◆ **VORGEGEBENER TEXT**:
┄┄┄┄┄┄┄┄┄┄

Dass der letzte Kick für die Story dann meist noch fehlt, ist allen bewusst. Doch was soll man machen in diesen Zeiten asthmatischer Vertragslaufzeiten und Bewilligungsperioden? Und so wird der richtige Zeitpunkt für ein Paper heute umso stärker durch Karrierezugzwänge und hektische Antragsrhythmen vorgegeben – statt durch die Zeit, die ein Projekt einfach braucht, um es sauber und überlegt zu einem starken Ende zu bringen.

Unter dem Druck verzichtet man also schweren Herzens auf das „starke Ende“. Vielmehr nimmt man die Daten, die man bis dahin hat, und verpackt sie wortgewaltig, so gut es geht. Dies durchaus mit schalem Geschmack im Mund, was hätte man mit etwas mehr Zeit schließlich für ein Paper machen können… Aber egal, jetzt zählt vor allem, dass die Gutachter das Ding irgendwie akzeptieren – und zur richtigen Zeit ein Paper mehr in Antrag oder CV steht.

Sicherlich auch ein Grund, weswegen immer mehr und immer schneller publiziert wird. Und auch, warum immer schlechter.

┄┄┄┄┄┄┄┄┄┄

◆ **ROHDATEN**:

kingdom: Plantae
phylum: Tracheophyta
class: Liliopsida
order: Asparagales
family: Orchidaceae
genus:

┄┄┄┄┄┄┄┄┄┄

◆ **AUFGABE**:
Gib aus dem Text über den Druck beim Veröffentlichen die Stelle wortgetreu wieder, die mit „Unter dem Druck“ anfängt und mit „warum immer schlechter.“ aufhört.

◆ **LÖSUNG**:
Unter dem Druck verzichtet man also schweren Herzens auf das „starke Ende“. Vielmehr nimmt man die Daten, die man bis dahin hat, und verpackt sie wortgewaltig, so gut es geht. Dies durchaus mit schalem Geschmack im Mund, was hätte man mit etwas mehr Zeit schließlich für ein Paper machen können… Aber egal, jetzt zählt vor allem, dass die Gutachter das Ding irgendwie akzeptieren – und zur richtigen Zeit ein Paper mehr in Antrag oder CV steht.

Sicherlich auch ein Grund, weswegen immer mehr und immer schneller publiziert wird. Und auch, warum immer schlechter.